-- Task material follows --

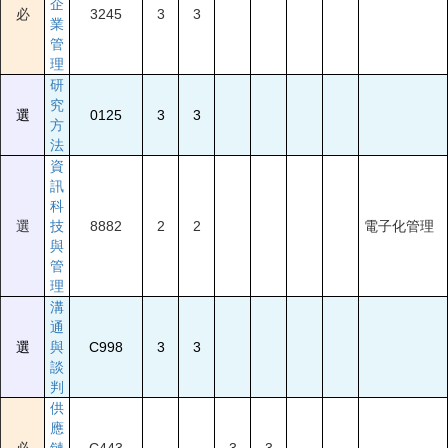
企
必
3245
3
3
業
管
理
研
究
選
0125
3
3
方
法
資
訊
科
選
技
8882
2
2
電子化管理
與
管
理
溝
通
選
與
C998
3
3
談
判
供
應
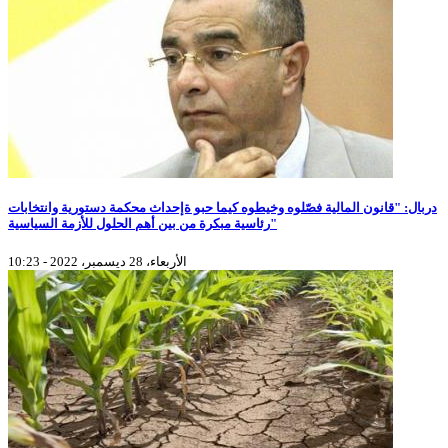
دربال: "قانون المالية فصّلوه وخيطوه كيما حبو ةإحداث محكمة دستورية وانتخابات
رئاسية مبكرة من بين أهم الحلول للأزمة السياسية"
الأربعاء، 28 ديسمبر، 2022 - 10:23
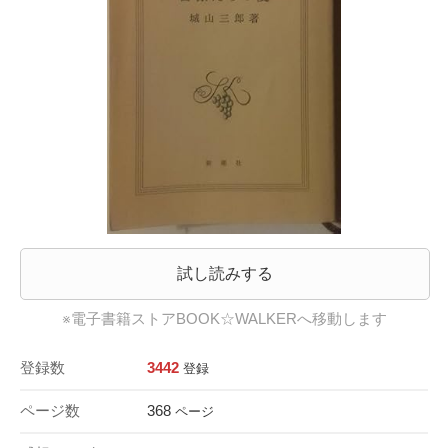
試し読みする
※電子書籍ストアBOOK☆WALKERへ移動します
登録数
3442
登録
ページ数
368
ページ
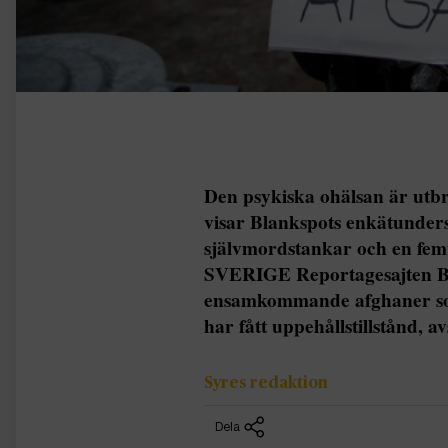
Den psykiska ohälsan är ut
visar Blankspots enkätunders
självmordstankar och en femted
SVERIGE Reportagesajten Bla
ensamkommande afghaner som
har fått uppehållstillstånd, 
Syres redaktion
Dela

-- Task material concluded --

> Required action
Each line above is to be copied exactly, and the pictures are to be dropped.

> Solution
企
必
3245
3
3
業
管
理
研
究
選
0125
3
3
方
法
資
訊
科
選
技
8882
2
2
電子化管理
與
管
理
溝
通
選
與
C998
3
3
談
判
供
應
دربال: "قانون المالية فصّلوه وخيطوه كيما حبو ةإحداث محكمة دستورية وانتخابات
رئاسية مبكرة من بين أهم الحلول للأزمة السياسية"
الأربعاء، 28 ديسمبر، 2022 - 10:23
試し読みする
※電子書籍ストアBOOK☆WALKERへ移動します
登録数
3442
登録
ページ数
368
ページ
Den psykiska ohälsan är ut
visar Blankspots enkätunders
självmordstankar och en femted
SVERIGE Reportagesajten Bla
ensamkommande afghaner som
har fått uppehållstillstånd, 
Syres redaktion
Dela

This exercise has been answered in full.